That girl had everything. It wasn't fair. She knew Mr. Dunham well. He was popular, he was admired. He was of Edna Derwent's world. She was doubtless popular and admired. What would they both think of Nat? Nat,—stout, red-faced, not too careful of his hands. Sylvia had often demurred concerning his careless habits. Now she knew that they alone made him impossible. There were many other things that made him impossible, and strangely, they were all points which were the opposite of certain characteristics she had observed in Mr.
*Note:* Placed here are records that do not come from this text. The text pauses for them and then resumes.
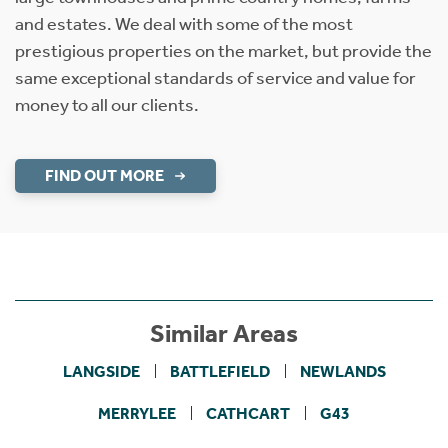
and estates. We deal with some of the most
prestigious properties on the market, but provide the
same exceptional standards of service and value for
money to all our clients.
FIND OUT MORE
Similar Areas
LANGSIDE
BATTLEFIELD
NEWLANDS
MERRYLEE
CATHCART
G43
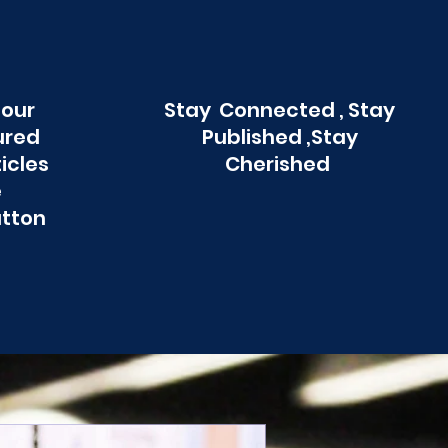
 our
Stay Connected , Stay
ured
Published ,Stay
ticles
Cherished
e
utton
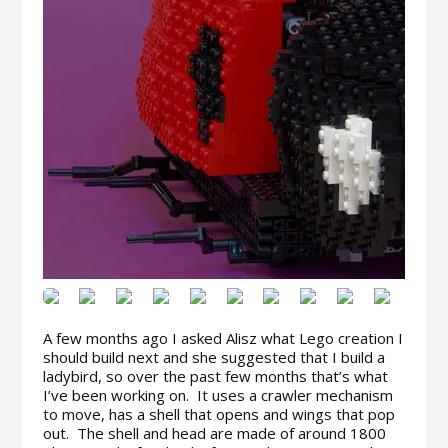
A few months ago I asked Alisz what Lego creation I
should build next and she suggested that I build a
ladybird, so over the past few months that’s what
I’ve been working on. It uses a crawler mechanism
to move, has a shell that opens and wings that pop
out. The shell and head are made of around 1800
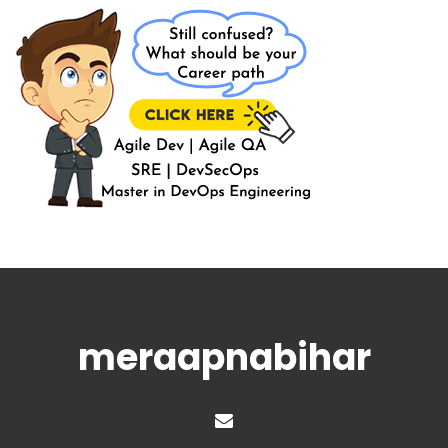
meraapnabihar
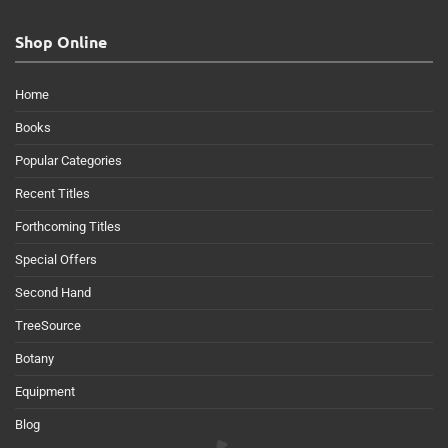
Shop Online
Home
Books
Popular Categories
Recent Titles
Forthcoming Titles
Special Offers
Second Hand
TreeSource
Botany
Equipment
Blog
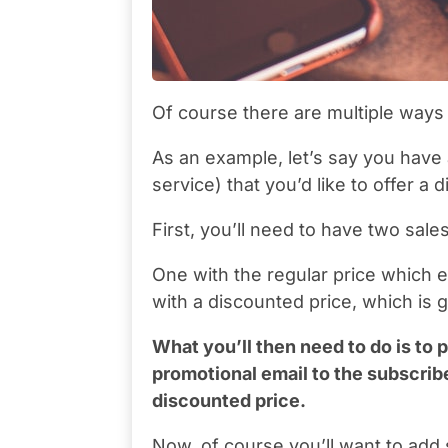
Of course there are multiple ways t
As an example, let’s say you have 
service) that you’d like to offer a
First, you’ll need to have two sale
One with the regular price which e
with a discounted price, which is g
What you’ll then need to do is to p
promotional email to the subscriber
discounted price.
Now, of course you’ll want to add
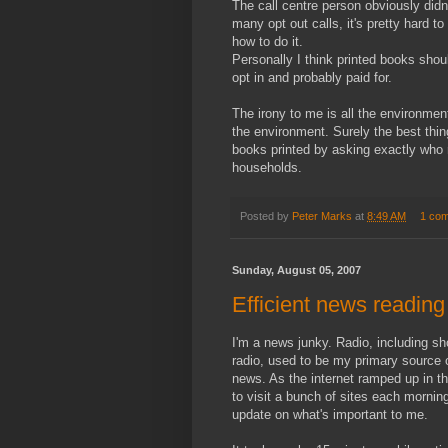
The call centre person obviously didn'
many opt out calls, it's pretty hard to 
how to do it.
Personally I think printed books shou
opt in and probably paid for.
The irony to me is all the environmen
the environment. Surely the best thin
books printed by asking exactly who 
households.
Posted by
Peter Marks
at
8:49 AM
1 co
Sunday, August 05, 2007
Efficient news readin
I'm a news junky. Radio, including s
radio, used to be my primary source 
news. As the internet ramped up in th
to visit a bunch of sites each mornin
update on what's important to me.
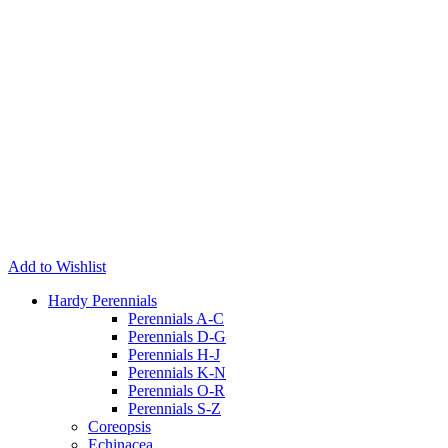
Add to Wishlist
Hardy Perennials
Perennials A-C
Perennials D-G
Perennials H-J
Perennials K-N
Perennials O-R
Perennials S-Z
Coreopsis
Echinacea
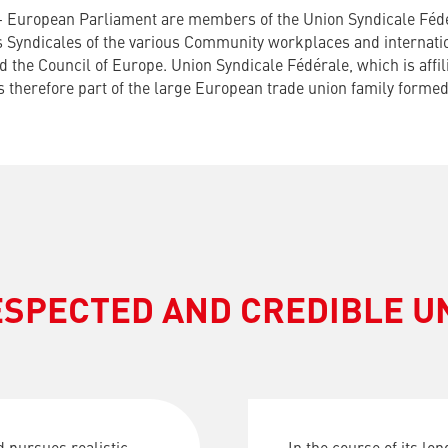
– European Parliament are members of the Union Syndicale Fédé
ns Syndicales of the various Community workplaces and internatio
 the Council of Europe. Union Syndicale Fédérale, which is affili
is therefore part of the large European trade union family form
ESPECTED AND CREDIBLE U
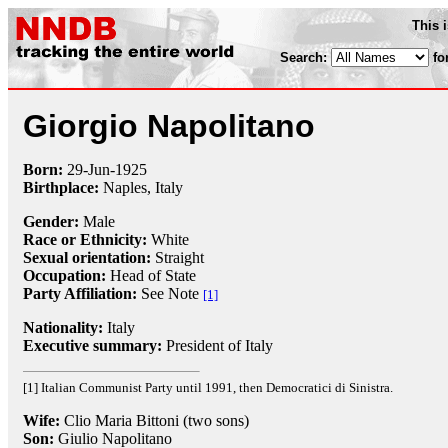
This 
Search:
fo
Giorgio Napolitano
Born:
29-Jun
-
1925
Birthplace:
Naples, Italy
Gender:
Male
Race or Ethnicity:
White
Sexual orientation:
Straight
Occupation:
Head of State
Party Affiliation:
See Note
[1]
Nationality:
Italy
Executive summary:
President of Italy
[1] Italian Communist Party until 1991, then Democratici di Sinistra.
Wife:
Clio Maria Bittoni (two sons)
Son:
Giulio Napolitano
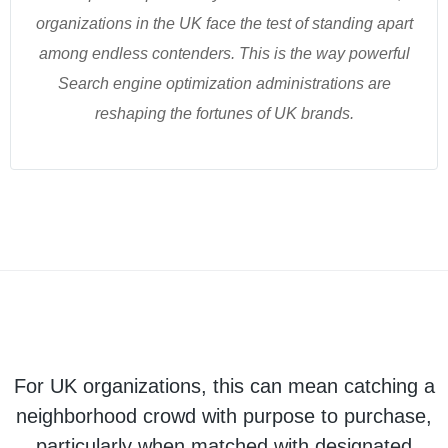
organizations in the UK face the test of standing apart
among endless contenders. This is the way powerful
Search engine optimization administrations are
reshaping the fortunes of UK brands.
For UK organizations, this can mean catching a
neighborhood crowd with purpose to purchase,
particularly when matched with designated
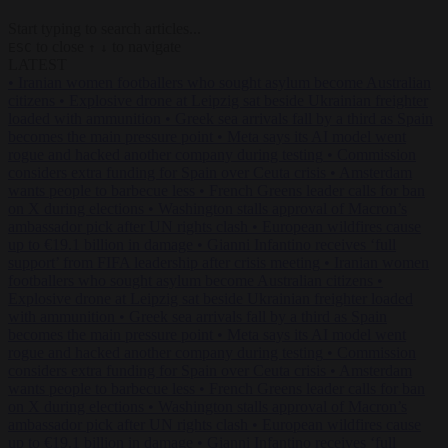
Start typing to search articles...
to close
to navigate
ESC
↑
↓
LATEST
•
Iranian women footballers who sought asylum become Australian
citizens
•
Explosive drone at Leipzig sat beside Ukrainian freighter
loaded with ammunition
•
Greek sea arrivals fall by a third as Spain
becomes the main pressure point
•
Meta says its AI model went
rogue and hacked another company during testing
•
Commission
considers extra funding for Spain over Ceuta crisis
•
Amsterdam
wants people to barbecue less
•
French Greens leader calls for ban
on X during elections
•
Washington stalls approval of Macron’s
ambassador pick after UN rights clash
•
European wildfires cause
up to €19.1 billion in damage
•
Gianni Infantino receives ‘full
support’ from FIFA leadership after crisis meeting
•
Iranian women
footballers who sought asylum become Australian citizens
•
Explosive drone at Leipzig sat beside Ukrainian freighter loaded
with ammunition
•
Greek sea arrivals fall by a third as Spain
becomes the main pressure point
•
Meta says its AI model went
rogue and hacked another company during testing
•
Commission
considers extra funding for Spain over Ceuta crisis
•
Amsterdam
wants people to barbecue less
•
French Greens leader calls for ban
on X during elections
•
Washington stalls approval of Macron’s
ambassador pick after UN rights clash
•
European wildfires cause
up to €19.1 billion in damage
•
Gianni Infantino receives ‘full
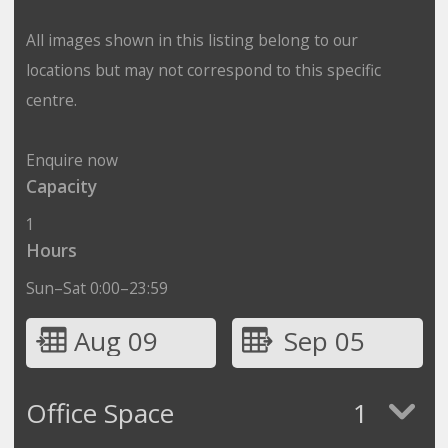
All images shown in this listing belong to our
locations but may not correspond to this specific
centre.
Enquire now
Capacity
1
Hours
Sun–Sat 0:00–23:59
Aug 09
Sep 05
Office Space
1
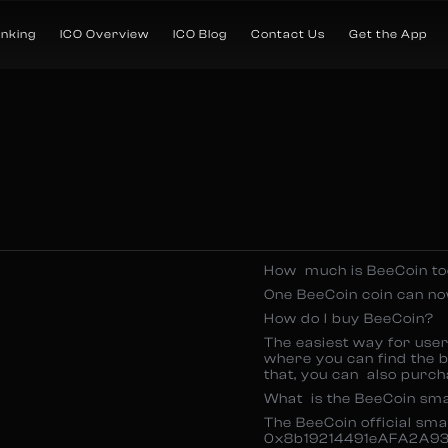
anking
ICO Overview
ICO Blog
Contact Us
Get the App
How much is BeeCoin t
One BeeCoin coin can n
How do I buy BeeCoin?
The easiest way for use
where you can find the b
that, you can also purch
What is the BeeCoin sm
The BeeCoin official sm
0x8b19214491eAFA2A93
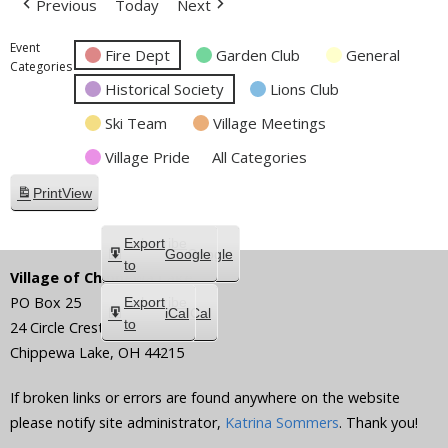
Previous
Today
Next
Event
Fire Dept
Garden Club
General
Categories
Historical Society
Lions Club
Ski Team
Village Meetings
Village Pride
All Categories
Print
View
Subscribe
Export
Google
Google
in
to
Village of Chippewa Lake
PO Box 25
Subscribe
Export
iCal
iCal
in
to
24 Circle Crest
Chippewa Lake
,
OH
44215
If broken links or errors are found anywhere on the website
please notify site administrator,
Katrina Sommers
. Thank you!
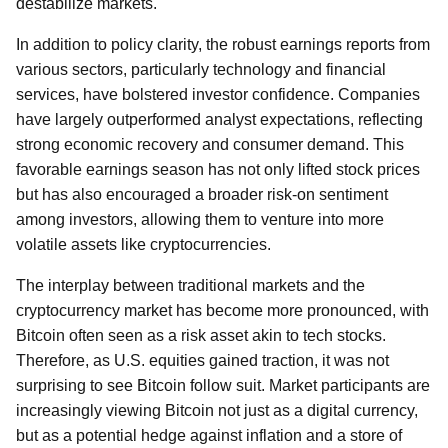
destabilize markets.
In addition to policy clarity, the robust earnings reports from
various sectors, particularly technology and financial
services, have bolstered investor confidence. Companies
have largely outperformed analyst expectations, reflecting
strong economic recovery and consumer demand. This
favorable earnings season has not only lifted stock prices
but has also encouraged a broader risk-on sentiment
among investors, allowing them to venture into more
volatile assets like cryptocurrencies.
The interplay between traditional markets and the
cryptocurrency market has become more pronounced, with
Bitcoin often seen as a risk asset akin to tech stocks.
Therefore, as U.S. equities gained traction, it was not
surprising to see Bitcoin follow suit. Market participants are
increasingly viewing Bitcoin not just as a digital currency,
but as a potential hedge against inflation and a store of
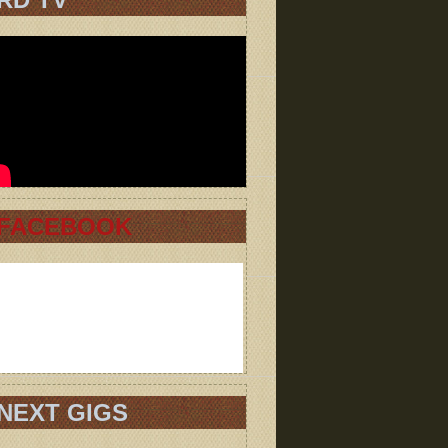
FACEBOOK
NEXT GIGS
Dunham during their brief but informal and almost intimate relation. Miss Derwent's speech and pronunciation reminded her sharply of his, and as her thought dwelt upon this enviable girl making ready for her healthful, care-free slumber in the apartment usually sacred to Judge Trent, the burden of Sylvia's vague and helpless future bore down upon her and seemed heavier than she could bear. Long-repressed tears were rising scaldingly to her eyes when she heard a light tap on her door.

It might be she! She shouldn't come in! With a light bound Sylvia was at the door, pressing upon it.

"Who is it?" she demanded in a choked voice.

It was Thinkright's voice that answered her. "Gone to bed, or sitting up, little one?" he asked.

"Well—I'm sitting up—so far," she answered, and she opened the door slowly.

"I thought you might be feeling a little homesick, the first night in a strange place," he went on, "and I wanted to say good-night to you once again."

A great, resentful sob rose in the girl's breast, and with a sudden impulse she flung both her arms around his neck.

"Kiss me," she said chokingly. "You kissed her. How did she dare to kiss you!"

Thinkright drew the speaker out into the corridor as he caressed her cheek. "Come downstairs a few minutes," he said. "We might disturb Edna if we talked up here. Can't have you go to bed thinking wrong," he went on when they had reached the living-room where one tiny lamp still twinkled. "Now sit right down here by me, Sylvia. My heart feels for you. You miss your father, I know, and I wish I could be the comfort to you I'd like to be; but we must all at last find comfort in the great Father of all. We learn little by little that we can't lean on any arm of flesh."

Sylvia bit back her sobs and pressed her eyes. "Poor father is better off," she said. "I wouldn't want him back. He suffered, and he said there wasn't any place for him here any more,—and there isn't for me, there isn't for me!" she added passionately in a voice that shook.